Requirements for a Startup Business Loan
If you’re launching a new business but face a funding shortfall, your options are more limited compared to established businesses. However, there are avenues available, such as the SBA microloan program. This program offers loans up to $50,000 with a maximum term of 8 years. Microloans are facilitated by community-based lenders and are accessible to applicants with new businesses, poor credit, or lower revenues.
Loan requirements vary by lender, but typically, you’ll need to provide the following documents and information:
- Personal information
- Credit score
- Bank account details
- Business plan
- Business licenses and certifications
If you find it challenging to meet startup business loan requirements, alternative options include opening a business credit card, applying for a personal loan, or seeking investors to kickstart your business venture.
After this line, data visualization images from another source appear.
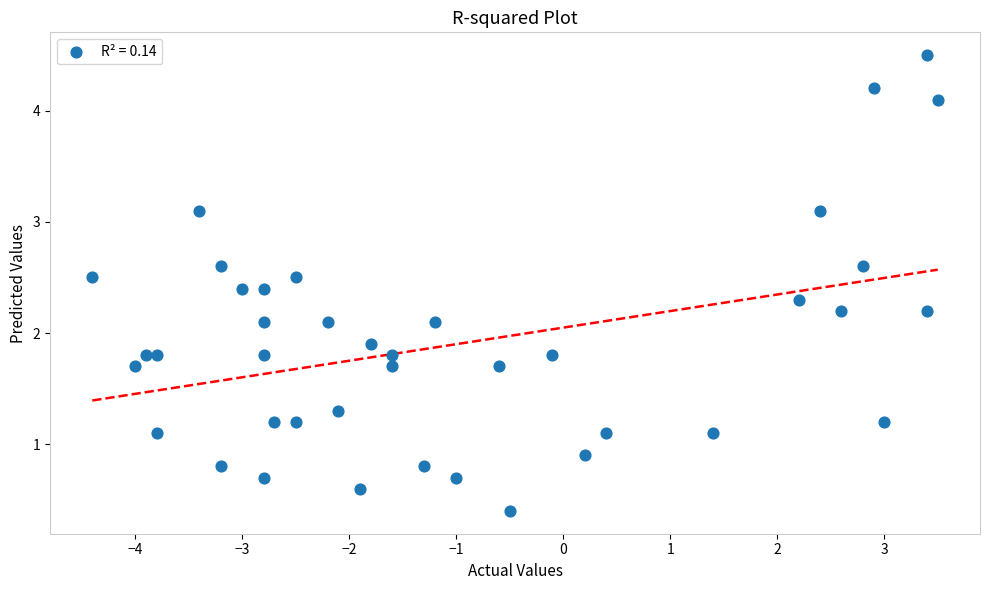

What is the range of Y values (max minus min)?

4.1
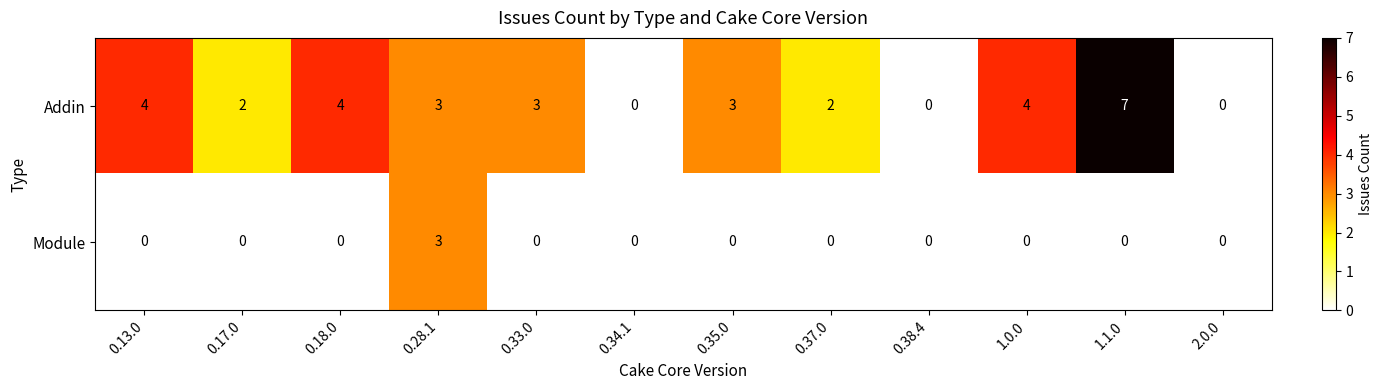

Which category has the highest value across all series?

1.1.0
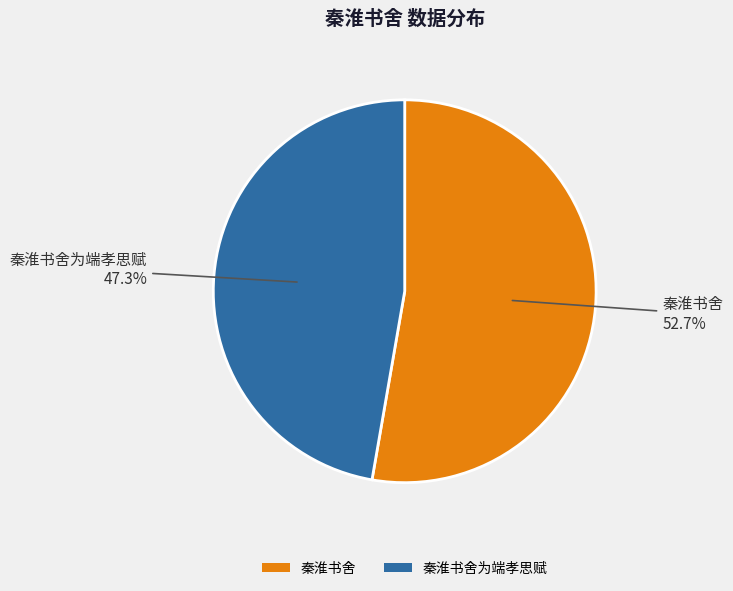

How much of the chart is everything except 秦淮书舍?

47.3%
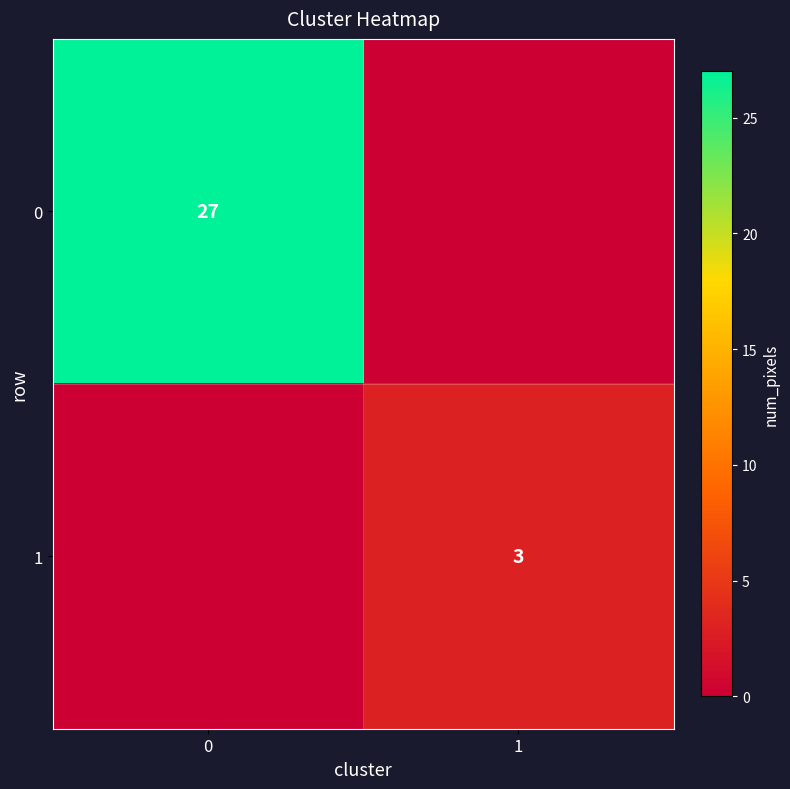

True or false: 0 has a value of 27 at 0.

True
What Do You Need to Get a Business Loan?
Traditional and alternative (online) lenders have distinct requirements when it comes to small business loan applications.
Traditional lenders, such as banks and credit unions, typically have more stringent approval criteria. Their loan requirements generally include the following:
Do you qualify?
- Time in Business 2 years +
- Revenues Consistently high
- Credit Score 700+
Traditional lenders also demand more extensive documentation and details about your business, often requiring in-person meetings and on-site visits before approving your loan application. This thorough vetting process and paperwork volume can lead to a longer timeline from application submission to approval and funding, often spanning several weeks to over a month.
In contrast, online lenders offer funding products that typically require less documentation. Business owners can complete their loan applications online and submit them within minutes. The small business loan requirements from online lenders generally include:
- Personal information
- Business information
- Bank account details (some lenders offer direct funding or withdrawals by connecting to your business bank account)
Credit score and revenue thresholds vary depending on the type of financing, but alternative lenders generally have more lenient criteria compared to traditional banks or credit unions. For instance, some borrowers may qualify for a merchant cash advance with a credit score of 500 or higher and annual revenue as low as $100,000.
The streamlined online application process accelerates the review and approval stages. Applicants can often receive approval within days, sometimes within hours, and funding on the same day.